Des tensions sociales qui s’exacerbent
Cette conjoncture internationale ravive un mal-être ancien dans les zones minières. Au Sénégal, le gisement d’Agnam Thiodaye, dans le nord du pays, est au cœur d’un projet d’exploitation porté par des investisseurs étrangers. En mai 2026, des habitants ont bloqué l’accès au site, dénonçant des « menaces armées » et un impact irréversible sur leurs terres agricoles. Selon le politologue René Massiga Diouf, ces contestations s’inscrivent dans un contexte plus large de défiance vis-à-vis des retombées économiques jugées insuffisantes. L’État sénégalais perçoit des redevances, mais la promesse de transformation locale et d’emplois peine à se concrétiser. Ces tensions fragilisent la production sénégalaise alors que la demande américaine aurait pu constituer une bouffée d’oxygène pour le secteur.
Un enjeu de souveraineté régionale
Au-delà de l’actualité immédiate, la décision américaine pose la question de la souveraineté minière et industrielle des pays d’Afrique de l’Ouest. Producteurs de phosphate brut, ils restent dépendants des marchés extérieurs et des arbitrages des grandes puissances. La transformation locale apparaît comme une voie nécessaire pour sortir de cette dépendance, mais elle nécessite des investissements massifs et un environnement social stable.

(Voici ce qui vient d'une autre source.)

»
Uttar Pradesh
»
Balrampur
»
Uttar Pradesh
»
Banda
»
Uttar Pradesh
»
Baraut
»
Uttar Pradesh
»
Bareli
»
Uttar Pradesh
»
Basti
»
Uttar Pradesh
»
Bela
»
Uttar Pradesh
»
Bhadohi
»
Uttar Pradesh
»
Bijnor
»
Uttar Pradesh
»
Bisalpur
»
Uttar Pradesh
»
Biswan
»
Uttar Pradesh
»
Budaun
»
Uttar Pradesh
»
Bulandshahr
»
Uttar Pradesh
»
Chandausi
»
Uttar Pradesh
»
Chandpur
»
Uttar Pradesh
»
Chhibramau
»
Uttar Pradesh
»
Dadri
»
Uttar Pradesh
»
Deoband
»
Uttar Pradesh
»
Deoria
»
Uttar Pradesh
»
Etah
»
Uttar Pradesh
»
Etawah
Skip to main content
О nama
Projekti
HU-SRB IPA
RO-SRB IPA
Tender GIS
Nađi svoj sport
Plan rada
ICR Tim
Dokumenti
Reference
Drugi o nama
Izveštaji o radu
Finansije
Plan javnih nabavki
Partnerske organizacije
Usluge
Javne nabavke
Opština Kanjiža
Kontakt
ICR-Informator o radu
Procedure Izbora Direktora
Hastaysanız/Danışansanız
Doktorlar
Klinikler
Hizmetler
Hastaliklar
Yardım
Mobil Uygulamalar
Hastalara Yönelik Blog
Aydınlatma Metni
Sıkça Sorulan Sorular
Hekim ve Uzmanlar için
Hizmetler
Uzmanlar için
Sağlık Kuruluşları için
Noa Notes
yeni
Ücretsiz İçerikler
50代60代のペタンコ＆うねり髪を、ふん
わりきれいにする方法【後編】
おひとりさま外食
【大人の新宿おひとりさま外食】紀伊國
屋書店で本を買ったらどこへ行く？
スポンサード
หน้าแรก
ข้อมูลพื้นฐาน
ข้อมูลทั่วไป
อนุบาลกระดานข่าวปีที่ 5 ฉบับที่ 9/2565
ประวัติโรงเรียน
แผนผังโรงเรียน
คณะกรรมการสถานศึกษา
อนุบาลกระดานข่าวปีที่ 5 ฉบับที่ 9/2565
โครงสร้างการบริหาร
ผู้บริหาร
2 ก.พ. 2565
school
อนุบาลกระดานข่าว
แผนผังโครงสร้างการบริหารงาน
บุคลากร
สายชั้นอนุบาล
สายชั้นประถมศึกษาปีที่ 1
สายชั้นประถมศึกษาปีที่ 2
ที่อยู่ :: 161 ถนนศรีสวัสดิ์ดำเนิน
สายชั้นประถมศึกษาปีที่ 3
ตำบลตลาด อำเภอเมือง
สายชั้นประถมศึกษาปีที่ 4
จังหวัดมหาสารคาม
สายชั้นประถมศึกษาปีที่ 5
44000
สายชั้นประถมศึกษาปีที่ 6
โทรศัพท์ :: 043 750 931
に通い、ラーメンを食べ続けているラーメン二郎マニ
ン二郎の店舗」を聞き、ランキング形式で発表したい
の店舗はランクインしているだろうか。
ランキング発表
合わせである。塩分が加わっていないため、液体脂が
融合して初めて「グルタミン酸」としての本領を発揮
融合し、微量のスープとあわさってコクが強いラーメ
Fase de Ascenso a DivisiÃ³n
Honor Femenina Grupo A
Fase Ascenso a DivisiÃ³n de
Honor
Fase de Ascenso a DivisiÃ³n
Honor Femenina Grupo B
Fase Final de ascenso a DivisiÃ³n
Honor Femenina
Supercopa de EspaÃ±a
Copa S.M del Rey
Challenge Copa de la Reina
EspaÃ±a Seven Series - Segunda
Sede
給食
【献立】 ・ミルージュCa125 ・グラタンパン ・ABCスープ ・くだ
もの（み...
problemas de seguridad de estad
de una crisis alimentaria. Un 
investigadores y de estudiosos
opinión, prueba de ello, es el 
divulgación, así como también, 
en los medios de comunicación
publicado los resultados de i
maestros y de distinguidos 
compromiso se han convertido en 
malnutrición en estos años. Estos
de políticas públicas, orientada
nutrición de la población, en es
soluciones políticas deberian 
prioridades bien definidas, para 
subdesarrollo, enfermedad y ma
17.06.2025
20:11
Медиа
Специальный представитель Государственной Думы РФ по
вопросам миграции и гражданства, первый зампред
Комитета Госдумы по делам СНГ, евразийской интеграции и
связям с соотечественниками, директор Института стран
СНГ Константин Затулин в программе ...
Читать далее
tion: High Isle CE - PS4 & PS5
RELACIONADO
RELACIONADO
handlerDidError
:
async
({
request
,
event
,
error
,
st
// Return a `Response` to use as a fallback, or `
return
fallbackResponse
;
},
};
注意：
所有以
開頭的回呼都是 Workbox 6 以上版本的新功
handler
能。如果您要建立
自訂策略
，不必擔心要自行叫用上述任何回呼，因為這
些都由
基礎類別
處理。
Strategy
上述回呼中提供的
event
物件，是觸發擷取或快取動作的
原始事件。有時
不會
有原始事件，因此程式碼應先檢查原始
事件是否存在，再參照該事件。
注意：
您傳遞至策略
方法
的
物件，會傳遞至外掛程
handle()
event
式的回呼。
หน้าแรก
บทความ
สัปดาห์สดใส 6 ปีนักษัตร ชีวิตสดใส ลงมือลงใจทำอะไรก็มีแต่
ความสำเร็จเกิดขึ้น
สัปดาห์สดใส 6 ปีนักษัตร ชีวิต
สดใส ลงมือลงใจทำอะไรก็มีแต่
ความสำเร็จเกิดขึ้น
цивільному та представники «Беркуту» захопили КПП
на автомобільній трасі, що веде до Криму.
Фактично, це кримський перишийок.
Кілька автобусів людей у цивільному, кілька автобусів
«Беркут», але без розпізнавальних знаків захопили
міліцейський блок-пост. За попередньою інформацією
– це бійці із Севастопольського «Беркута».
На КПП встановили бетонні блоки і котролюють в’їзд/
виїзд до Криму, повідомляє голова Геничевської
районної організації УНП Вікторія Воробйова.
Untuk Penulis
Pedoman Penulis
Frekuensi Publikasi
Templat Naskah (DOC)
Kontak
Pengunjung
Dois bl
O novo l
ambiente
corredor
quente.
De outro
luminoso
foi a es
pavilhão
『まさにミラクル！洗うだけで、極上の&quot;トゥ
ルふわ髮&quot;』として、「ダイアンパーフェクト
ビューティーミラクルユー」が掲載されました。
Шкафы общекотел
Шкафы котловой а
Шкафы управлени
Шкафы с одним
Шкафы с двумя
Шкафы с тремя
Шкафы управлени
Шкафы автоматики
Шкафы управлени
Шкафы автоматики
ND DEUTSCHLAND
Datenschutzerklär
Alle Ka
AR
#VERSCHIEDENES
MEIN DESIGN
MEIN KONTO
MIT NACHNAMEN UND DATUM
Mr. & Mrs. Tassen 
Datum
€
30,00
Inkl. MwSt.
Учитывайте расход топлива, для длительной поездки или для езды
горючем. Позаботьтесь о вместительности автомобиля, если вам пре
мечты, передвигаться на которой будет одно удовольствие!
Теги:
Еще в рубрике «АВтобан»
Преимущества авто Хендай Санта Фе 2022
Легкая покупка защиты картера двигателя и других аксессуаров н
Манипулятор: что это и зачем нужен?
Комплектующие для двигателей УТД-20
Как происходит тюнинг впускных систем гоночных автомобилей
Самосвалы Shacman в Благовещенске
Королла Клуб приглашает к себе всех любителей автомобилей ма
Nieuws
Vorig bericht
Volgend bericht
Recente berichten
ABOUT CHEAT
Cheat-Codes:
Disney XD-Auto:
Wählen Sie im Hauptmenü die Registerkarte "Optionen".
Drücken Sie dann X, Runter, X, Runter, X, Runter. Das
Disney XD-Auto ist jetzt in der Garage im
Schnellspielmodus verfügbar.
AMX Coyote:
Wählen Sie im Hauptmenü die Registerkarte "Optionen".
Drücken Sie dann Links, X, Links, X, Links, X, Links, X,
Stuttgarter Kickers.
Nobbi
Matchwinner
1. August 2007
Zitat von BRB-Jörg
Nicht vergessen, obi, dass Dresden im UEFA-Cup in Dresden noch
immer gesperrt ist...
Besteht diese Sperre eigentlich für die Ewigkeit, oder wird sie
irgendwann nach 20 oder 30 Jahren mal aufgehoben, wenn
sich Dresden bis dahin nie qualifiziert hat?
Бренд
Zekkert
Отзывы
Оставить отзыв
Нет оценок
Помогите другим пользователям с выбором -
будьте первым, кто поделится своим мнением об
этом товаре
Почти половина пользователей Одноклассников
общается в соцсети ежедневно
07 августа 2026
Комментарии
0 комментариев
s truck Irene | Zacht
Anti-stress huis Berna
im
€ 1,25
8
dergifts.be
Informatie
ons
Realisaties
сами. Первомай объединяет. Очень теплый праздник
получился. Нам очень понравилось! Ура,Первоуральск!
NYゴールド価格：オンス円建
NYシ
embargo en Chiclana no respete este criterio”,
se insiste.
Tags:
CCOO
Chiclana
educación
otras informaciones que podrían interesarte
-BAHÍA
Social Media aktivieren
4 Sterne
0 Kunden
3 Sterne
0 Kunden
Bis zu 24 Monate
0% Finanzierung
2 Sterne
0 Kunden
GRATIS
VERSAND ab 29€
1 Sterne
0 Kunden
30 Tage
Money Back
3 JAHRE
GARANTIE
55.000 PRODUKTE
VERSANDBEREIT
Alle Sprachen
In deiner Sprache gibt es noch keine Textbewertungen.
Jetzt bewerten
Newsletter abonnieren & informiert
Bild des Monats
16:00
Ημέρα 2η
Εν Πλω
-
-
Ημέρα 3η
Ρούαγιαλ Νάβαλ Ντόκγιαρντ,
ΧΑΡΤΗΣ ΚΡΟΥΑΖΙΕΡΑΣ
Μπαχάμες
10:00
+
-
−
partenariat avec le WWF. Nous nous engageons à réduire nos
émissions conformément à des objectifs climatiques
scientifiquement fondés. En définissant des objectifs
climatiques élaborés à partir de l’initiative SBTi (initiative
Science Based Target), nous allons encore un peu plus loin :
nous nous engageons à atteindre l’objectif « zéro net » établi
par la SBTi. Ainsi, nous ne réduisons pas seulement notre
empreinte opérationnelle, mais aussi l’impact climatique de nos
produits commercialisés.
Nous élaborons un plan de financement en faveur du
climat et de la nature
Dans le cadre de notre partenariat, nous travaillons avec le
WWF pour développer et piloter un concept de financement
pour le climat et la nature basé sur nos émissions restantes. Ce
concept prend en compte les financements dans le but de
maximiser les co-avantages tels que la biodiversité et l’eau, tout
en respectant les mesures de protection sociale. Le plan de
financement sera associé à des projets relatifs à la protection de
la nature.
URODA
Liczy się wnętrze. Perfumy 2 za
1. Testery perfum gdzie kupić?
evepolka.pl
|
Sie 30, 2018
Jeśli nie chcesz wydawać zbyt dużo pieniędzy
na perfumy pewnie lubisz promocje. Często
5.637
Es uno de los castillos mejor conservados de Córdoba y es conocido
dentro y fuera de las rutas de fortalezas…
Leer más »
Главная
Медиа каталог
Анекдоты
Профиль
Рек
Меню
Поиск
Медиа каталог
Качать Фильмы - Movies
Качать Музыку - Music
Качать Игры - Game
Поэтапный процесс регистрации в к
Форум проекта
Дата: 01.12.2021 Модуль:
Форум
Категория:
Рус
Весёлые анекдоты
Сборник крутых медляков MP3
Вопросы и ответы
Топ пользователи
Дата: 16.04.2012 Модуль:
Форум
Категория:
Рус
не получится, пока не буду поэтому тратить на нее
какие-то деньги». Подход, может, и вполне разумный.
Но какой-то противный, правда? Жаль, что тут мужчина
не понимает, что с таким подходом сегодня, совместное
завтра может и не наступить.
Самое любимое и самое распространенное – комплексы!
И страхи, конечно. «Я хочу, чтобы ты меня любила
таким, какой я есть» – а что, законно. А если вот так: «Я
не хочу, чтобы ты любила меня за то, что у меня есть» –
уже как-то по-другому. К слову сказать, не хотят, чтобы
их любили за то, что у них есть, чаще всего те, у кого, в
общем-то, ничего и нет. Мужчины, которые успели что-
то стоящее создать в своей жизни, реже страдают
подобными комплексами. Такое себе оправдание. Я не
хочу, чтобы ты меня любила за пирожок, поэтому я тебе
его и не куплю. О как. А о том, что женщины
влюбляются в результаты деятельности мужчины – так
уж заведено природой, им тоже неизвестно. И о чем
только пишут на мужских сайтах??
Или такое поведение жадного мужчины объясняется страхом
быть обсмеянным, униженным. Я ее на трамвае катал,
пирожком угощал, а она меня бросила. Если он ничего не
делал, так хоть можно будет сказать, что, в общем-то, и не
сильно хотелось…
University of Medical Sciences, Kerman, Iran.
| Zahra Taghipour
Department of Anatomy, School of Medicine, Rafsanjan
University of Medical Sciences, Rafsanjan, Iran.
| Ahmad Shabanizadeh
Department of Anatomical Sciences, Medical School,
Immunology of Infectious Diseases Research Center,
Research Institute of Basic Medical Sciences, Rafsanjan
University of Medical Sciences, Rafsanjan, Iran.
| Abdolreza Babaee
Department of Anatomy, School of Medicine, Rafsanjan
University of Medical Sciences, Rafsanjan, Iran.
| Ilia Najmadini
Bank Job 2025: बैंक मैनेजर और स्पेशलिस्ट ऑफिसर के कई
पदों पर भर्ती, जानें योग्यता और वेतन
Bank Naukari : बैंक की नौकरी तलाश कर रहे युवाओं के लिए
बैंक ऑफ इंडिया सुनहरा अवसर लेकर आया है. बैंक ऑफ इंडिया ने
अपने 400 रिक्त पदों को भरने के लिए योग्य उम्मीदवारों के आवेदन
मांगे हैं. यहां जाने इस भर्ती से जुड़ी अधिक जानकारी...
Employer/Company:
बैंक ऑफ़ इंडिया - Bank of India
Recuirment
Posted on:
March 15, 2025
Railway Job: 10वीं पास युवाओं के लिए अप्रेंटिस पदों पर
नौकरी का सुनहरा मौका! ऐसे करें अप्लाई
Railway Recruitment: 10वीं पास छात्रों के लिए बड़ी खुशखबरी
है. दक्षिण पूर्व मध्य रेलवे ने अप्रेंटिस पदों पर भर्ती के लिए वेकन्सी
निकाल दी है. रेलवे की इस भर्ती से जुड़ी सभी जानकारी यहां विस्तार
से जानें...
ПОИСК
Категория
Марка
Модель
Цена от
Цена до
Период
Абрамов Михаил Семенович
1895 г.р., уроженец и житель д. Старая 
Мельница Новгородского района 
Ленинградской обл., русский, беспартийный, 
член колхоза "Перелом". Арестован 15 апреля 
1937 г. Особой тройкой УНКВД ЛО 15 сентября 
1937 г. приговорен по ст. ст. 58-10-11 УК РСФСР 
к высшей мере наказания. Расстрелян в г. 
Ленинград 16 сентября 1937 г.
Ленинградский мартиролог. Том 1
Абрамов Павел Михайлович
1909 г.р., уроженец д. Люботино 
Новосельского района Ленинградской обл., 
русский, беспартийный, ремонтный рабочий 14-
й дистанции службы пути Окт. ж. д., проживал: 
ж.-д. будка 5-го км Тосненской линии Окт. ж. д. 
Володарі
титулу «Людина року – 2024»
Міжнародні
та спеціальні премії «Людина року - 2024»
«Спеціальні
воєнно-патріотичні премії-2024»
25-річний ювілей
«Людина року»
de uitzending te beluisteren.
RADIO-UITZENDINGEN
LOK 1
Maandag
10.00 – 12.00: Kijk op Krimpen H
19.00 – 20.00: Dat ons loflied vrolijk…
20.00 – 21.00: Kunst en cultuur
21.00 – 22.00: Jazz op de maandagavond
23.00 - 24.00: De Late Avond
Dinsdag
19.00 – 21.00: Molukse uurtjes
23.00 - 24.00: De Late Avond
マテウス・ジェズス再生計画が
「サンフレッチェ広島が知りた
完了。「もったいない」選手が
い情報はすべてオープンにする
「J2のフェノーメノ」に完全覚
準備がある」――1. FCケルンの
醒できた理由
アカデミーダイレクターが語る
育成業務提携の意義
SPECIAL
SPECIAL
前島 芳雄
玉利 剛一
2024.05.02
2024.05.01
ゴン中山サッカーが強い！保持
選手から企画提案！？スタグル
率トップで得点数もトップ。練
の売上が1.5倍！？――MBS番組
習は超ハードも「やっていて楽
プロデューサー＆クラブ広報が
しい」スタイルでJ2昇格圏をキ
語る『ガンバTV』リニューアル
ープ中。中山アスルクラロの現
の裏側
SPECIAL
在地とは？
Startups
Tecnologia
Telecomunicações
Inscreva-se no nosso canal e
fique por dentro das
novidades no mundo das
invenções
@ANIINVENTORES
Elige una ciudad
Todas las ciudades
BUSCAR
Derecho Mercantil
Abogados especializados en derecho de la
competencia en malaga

Le modèle marocain, intégré verticalement, fait figure de référence mais aussi de concurrent redoutable. Pour les États ouest-africains, l’enjeu est double : répondre aux aspirations des populations locales tout en construisant une filière capable de peser sur le marché mondial.
La suspension des droits américains au profit du Maroc n’est qu’un épisode de plus dans la recomposition du marché mondial des engrais. Elle rappelle que la sécurité alimentaire des grandes puissances se joue aussi dans les sous-sols africains, et que l’Afrique de l’Ouest, riche en ressources, peine encore à en tirer parti. Entre conflits sociaux, infrastructure défaillante et concurrence régionale, la voie vers une souveraineté phosphatée est semée d’embûches.